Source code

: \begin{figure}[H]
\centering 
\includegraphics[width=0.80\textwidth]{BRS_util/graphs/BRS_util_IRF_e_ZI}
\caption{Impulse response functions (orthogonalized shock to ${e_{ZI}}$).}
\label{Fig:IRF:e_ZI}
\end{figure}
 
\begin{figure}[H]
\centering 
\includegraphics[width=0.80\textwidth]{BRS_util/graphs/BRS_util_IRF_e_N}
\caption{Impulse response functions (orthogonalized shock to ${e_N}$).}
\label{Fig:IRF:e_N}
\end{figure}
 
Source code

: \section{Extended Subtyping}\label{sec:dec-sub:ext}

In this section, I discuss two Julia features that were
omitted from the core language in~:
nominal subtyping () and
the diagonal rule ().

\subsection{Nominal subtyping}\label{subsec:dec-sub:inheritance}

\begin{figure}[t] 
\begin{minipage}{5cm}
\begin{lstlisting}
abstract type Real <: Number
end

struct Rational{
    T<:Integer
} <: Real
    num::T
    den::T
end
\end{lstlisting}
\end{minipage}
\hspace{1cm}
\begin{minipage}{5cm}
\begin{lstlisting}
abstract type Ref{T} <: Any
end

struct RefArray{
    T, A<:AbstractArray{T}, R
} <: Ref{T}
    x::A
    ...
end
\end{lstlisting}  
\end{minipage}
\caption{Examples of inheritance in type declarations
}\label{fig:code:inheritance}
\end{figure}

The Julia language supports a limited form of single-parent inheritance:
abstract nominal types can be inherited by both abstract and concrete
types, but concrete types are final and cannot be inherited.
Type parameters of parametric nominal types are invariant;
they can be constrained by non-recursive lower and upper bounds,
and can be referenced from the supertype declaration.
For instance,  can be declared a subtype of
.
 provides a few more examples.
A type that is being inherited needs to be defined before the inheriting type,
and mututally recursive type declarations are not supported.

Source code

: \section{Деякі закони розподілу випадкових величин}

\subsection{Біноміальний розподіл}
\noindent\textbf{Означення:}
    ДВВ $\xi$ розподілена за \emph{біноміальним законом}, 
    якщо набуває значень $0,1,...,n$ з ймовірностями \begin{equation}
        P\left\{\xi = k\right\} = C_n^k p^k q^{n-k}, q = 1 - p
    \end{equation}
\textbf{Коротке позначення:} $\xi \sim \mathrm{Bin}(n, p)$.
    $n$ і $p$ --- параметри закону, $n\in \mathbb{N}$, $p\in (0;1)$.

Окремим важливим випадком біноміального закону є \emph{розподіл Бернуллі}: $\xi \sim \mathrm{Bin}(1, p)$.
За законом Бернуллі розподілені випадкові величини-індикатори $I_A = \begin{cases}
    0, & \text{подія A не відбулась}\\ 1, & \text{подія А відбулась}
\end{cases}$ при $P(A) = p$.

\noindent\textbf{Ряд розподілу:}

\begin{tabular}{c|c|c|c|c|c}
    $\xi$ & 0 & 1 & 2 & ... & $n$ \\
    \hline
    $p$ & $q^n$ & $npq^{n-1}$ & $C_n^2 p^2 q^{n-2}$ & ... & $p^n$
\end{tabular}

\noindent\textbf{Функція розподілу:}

######

§ Instructions for the task: Looking at the material above, how many lines hold the word "language"? Only the number, please.

§ Task output: 2